Tergantung pada undang-undang hak asuh anak yang diadopsi oleh negara tertentu, pengadilan juga dapat sangat menghargai kesempatan untuk memungkinkan anak-anak mempertahankan setidaknya sebanyak kontak dengan kedua orang tua saat mereka menikmati sebelum pemisahan atau perceraian. Oleh karena itu, pengadilan dapat merekomendasikan kunjungan yang murah hati atau bahkan hak asuh bersama tanpa menghiraukan apakah orang tua yang diperlukan untuk membayar tunjangan anak benar-benar diperbarui pada pembayarannya.
Ini sering menjadi kejutan bagi orang tua yang telah menunggu dengan sia-sia untuk pembayaran tunjangan anak yang belum tiba.
Dampak Kunjungan Tidak Datang
Inilah titik lain dari frustrasi: tidak ada acara kunjungan. Apa yang seharusnya dilakukan orang tua? Lanjutkan untuk menyisihkan waktu dan tahan tantrum dan kerusakan yang menyakitkan dan tidak ada tandanya?
Sayangnya, ketika orang tua yang tidak berkuasa memilih tidak mematuhi jadwal kunjungan yang dipesan oleh pengadilan, orang tua kustodian memiliki sangat sedikit pilihan.
Kamu bisa:
- Bawa mantan Anda kembali ke pengadilan dan minta jadwal kunjungan yang direvisi
- Usahakan untuk membuka jalur komunikasi dengan mantan Anda untuk mempelajari mengapa dia tidak berpartisipasi dalam kunjungan terjadwal
Penolakan Anak dan Kunjungan
Mari kita hadapi: tidak ada yang dapat (atau harus) memaksa seorang anak untuk mengunjungi bersama orang tuanya.
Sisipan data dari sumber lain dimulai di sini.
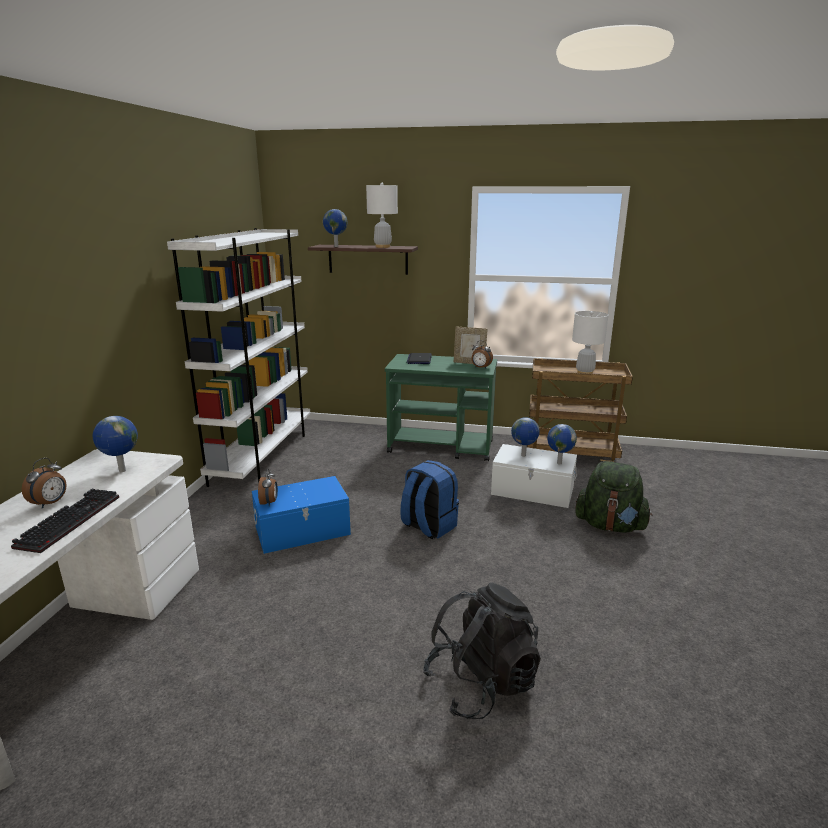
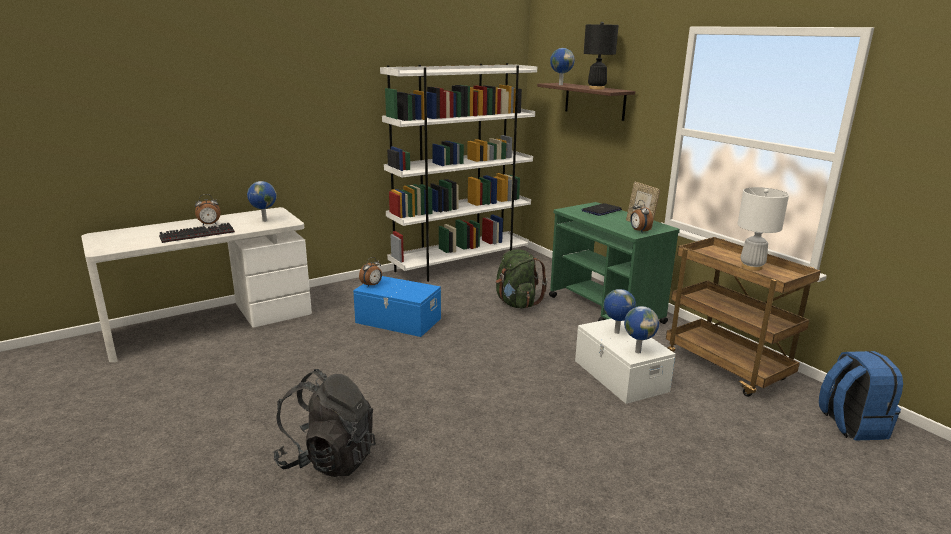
camera: 45 degrees right, 0 degrees up
(382, 247) = (596, 88): white table lamp -> black table lamp
(428, 526) = (480, 357): blue backpack -> blue backpack (850, 425)
(610, 526) = (637, 437): green backpack -> green backpack (516, 303)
Namun, ada konsekuensi hukum untuk menegakkan desakan anak pada penolakan kunjungan. Kapan saja anak Anda menolak untuk berpartisipasi dalam kunjungan terencana dengan mantan Anda, Anda harus:
- Bicarakan dengan anak Anda tentang mengapa ia tidak ingin berpartisipasi dalam kunjungan itu
- Yakinkan anak Anda bahwa Anda berdua mencintainya
- Jelaskan konsep kunjungan dan mengapa penting untuk menghabiskan waktu bersama kedua orang tua
- Sebagai upaya terakhir: bicaralah dengan mantan Anda tentang mengizinkan anak Anda untuk beristirahat atau memendekkan lama kunjungan.
Bagaimana Jika Orang Tua Kustodian Ingin Menolak untuk Mengizinkan Hak Kunjungan?
Orang tua kustodian ditahan dengan jadwal kunjungan yang diperintahkan oleh pengadilan. Orang tua dapat menolak mengizinkan mantan untuk melaksanakan hak kunjungannya karena alasan berikut:
- Takut akan bahaya yang mengancam , seperti dalam dugaan pelecehan atau penelantaran anak
- Anak itu tidak mau mengunjungi orangtua yang tidak berkuasa
Untuk informasi lebih lanjut tentang hak kunjungan dan hak asuh anak, lihat sumber daya tambahan atau berbicara dengan pengacara yang memenuhi syarat di negara Anda.